### REQUIRED WORK
Every word in the data below belongs in your copy, exactly as given; the pictures do not.

Page-level text extractions
---*---

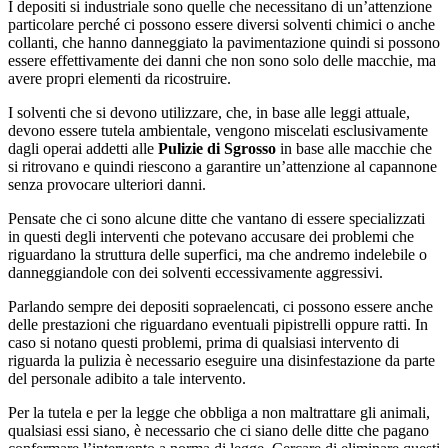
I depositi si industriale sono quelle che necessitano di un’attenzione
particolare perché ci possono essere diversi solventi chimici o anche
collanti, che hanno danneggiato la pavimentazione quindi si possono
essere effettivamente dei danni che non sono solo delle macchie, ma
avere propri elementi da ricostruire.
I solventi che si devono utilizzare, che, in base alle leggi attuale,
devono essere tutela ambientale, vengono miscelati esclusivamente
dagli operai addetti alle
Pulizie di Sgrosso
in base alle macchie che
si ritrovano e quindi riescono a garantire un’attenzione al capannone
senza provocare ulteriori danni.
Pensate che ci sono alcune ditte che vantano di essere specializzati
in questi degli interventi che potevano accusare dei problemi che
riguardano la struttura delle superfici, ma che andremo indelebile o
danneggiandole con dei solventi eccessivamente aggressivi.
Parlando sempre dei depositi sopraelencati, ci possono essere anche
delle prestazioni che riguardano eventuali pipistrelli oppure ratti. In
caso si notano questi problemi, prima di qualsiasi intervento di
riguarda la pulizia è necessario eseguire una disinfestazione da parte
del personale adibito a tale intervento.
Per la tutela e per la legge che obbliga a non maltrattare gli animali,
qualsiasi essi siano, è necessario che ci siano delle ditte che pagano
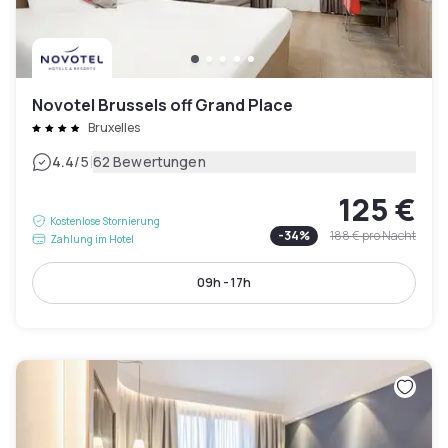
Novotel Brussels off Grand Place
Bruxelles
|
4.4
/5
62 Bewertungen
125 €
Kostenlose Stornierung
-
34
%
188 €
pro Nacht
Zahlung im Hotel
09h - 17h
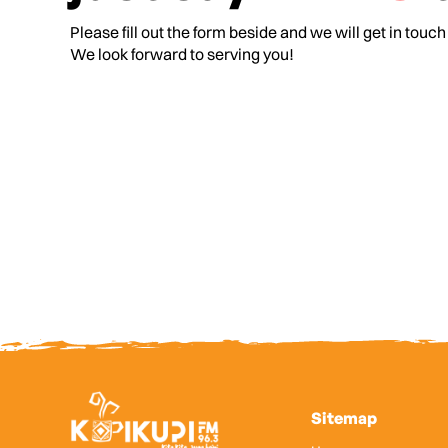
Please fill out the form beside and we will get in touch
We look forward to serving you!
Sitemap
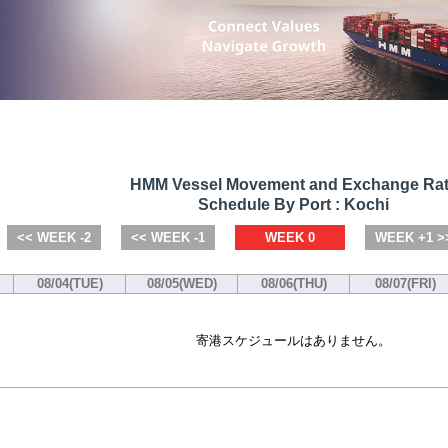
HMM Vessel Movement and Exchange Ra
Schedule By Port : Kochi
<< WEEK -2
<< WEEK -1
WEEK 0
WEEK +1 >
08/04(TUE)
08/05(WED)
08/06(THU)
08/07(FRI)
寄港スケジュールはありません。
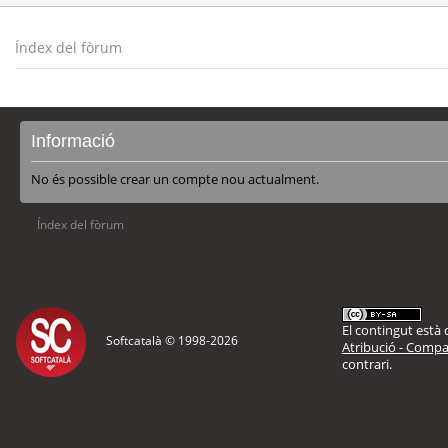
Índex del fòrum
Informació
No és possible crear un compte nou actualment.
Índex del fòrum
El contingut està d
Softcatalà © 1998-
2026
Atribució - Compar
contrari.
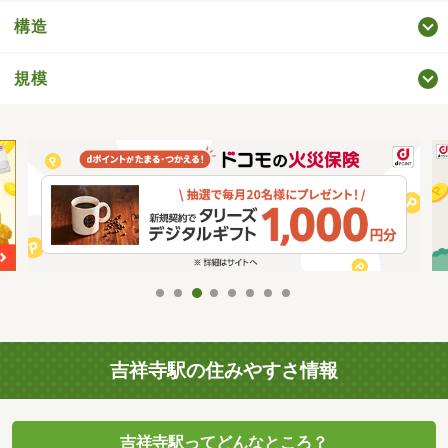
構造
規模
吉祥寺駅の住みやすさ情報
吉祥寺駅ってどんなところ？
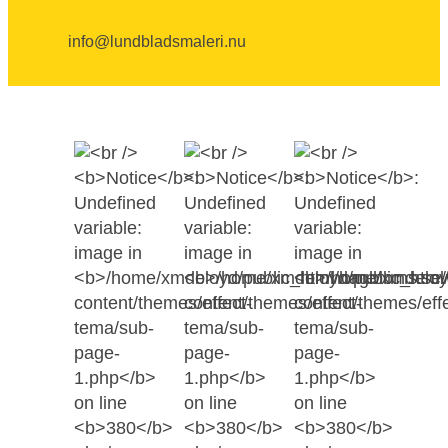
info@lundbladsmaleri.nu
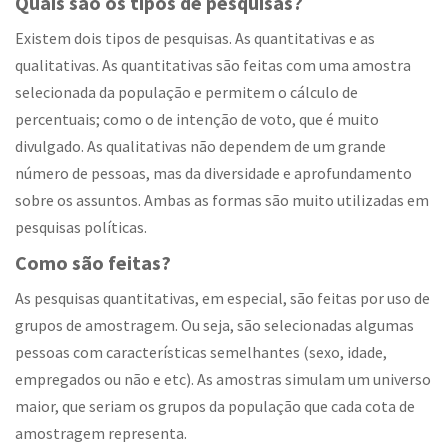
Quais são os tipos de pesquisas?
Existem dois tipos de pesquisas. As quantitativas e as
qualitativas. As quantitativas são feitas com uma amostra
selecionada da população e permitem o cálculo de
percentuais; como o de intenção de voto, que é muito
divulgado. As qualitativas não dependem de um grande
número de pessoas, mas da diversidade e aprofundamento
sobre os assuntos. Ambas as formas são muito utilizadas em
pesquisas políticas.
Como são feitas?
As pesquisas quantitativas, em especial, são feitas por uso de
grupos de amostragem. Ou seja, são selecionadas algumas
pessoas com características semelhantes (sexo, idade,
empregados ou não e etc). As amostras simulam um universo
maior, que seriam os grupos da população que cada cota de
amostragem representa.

---*---

### OUTPUT OF THE EXERCISE
I depositi si industriale sono quelle che necessitano di un’attenzione
particolare perché ci possono essere diversi solventi chimici o anche
collanti, che hanno danneggiato la pavimentazione quindi si possono
essere effettivamente dei danni che non sono solo delle macchie, ma
avere propri elementi da ricostruire.
I solventi che si devono utilizzare, che, in base alle leggi attuale,
devono essere tutela ambientale, vengono miscelati esclusivamente
dagli operai addetti alle
Pulizie di Sgrosso
in base alle macchie che
si ritrovano e quindi riescono a garantire un’attenzione al capannone
senza provocare ulteriori danni.
Pensate che ci sono alcune ditte che vantano di essere specializzati
in questi degli interventi che potevano accusare dei problemi che
riguardano la struttura delle superfici, ma che andremo indelebile o
danneggiandole con dei solventi eccessivamente aggressivi.
Parlando sempre dei depositi sopraelencati, ci possono essere anche
delle prestazioni che riguardano eventuali pipistrelli oppure ratti. In
caso si notano questi problemi, prima di qualsiasi intervento di
riguarda la pulizia è necessario eseguire una disinfestazione da parte
del personale adibito a tale intervento.
Per la tutela e per la legge che obbliga a non maltrattare gli animali,
qualsiasi essi siano, è necessario che ci siano delle ditte che pagano
Novotel Brussels off Grand Place
Bruxelles
|
4.4
/5
62 Bewertungen
125 €
Kostenlose Stornierung
-
34
%
188 €
pro Nacht
Zahlung im Hotel
09h - 17h
Please fill out the form beside and we will get in touch
We look forward to serving you!
Sitemap
HMM Vessel Movement and Exchange Ra
Schedule By Port : Kochi
<< WEEK -2
<< WEEK -1
WEEK 0
WEEK +1 >
08/04(TUE)
08/05(WED)
08/06(THU)
08/07(FRI)
寄港スケジュールはありません。
Índex del fòrum
Informació
No és possible crear un compte nou actualment.
Índex del fòrum
El contingut està d
Softcatalà © 1998-
2026
Atribució - Compar
contrari.
構造
規模
吉祥寺駅の住みやすさ情報
吉祥寺駅ってどんなところ？
info@lundbladsmaleri.nu
Quais são os tipos de pesquisas?
Existem dois tipos de pesquisas. As quantitativas e as
qualitativas. As quantitativas são feitas com uma amostra
selecionada da população e permitem o cálculo de
percentuais; como o de intenção de voto, que é muito
divulgado. As qualitativas não dependem de um grande
número de pessoas, mas da diversidade e aprofundamento
sobre os assuntos. Ambas as formas são muito utilizadas em
pesquisas políticas.
Como são feitas?
As pesquisas quantitativas, em especial, são feitas por uso de
grupos de amostragem. Ou seja, são selecionadas algumas
pessoas com características semelhantes (sexo, idade,
empregados ou não e etc). As amostras simulam um universo
maior, que seriam os grupos da população que cada cota de
amostragem representa.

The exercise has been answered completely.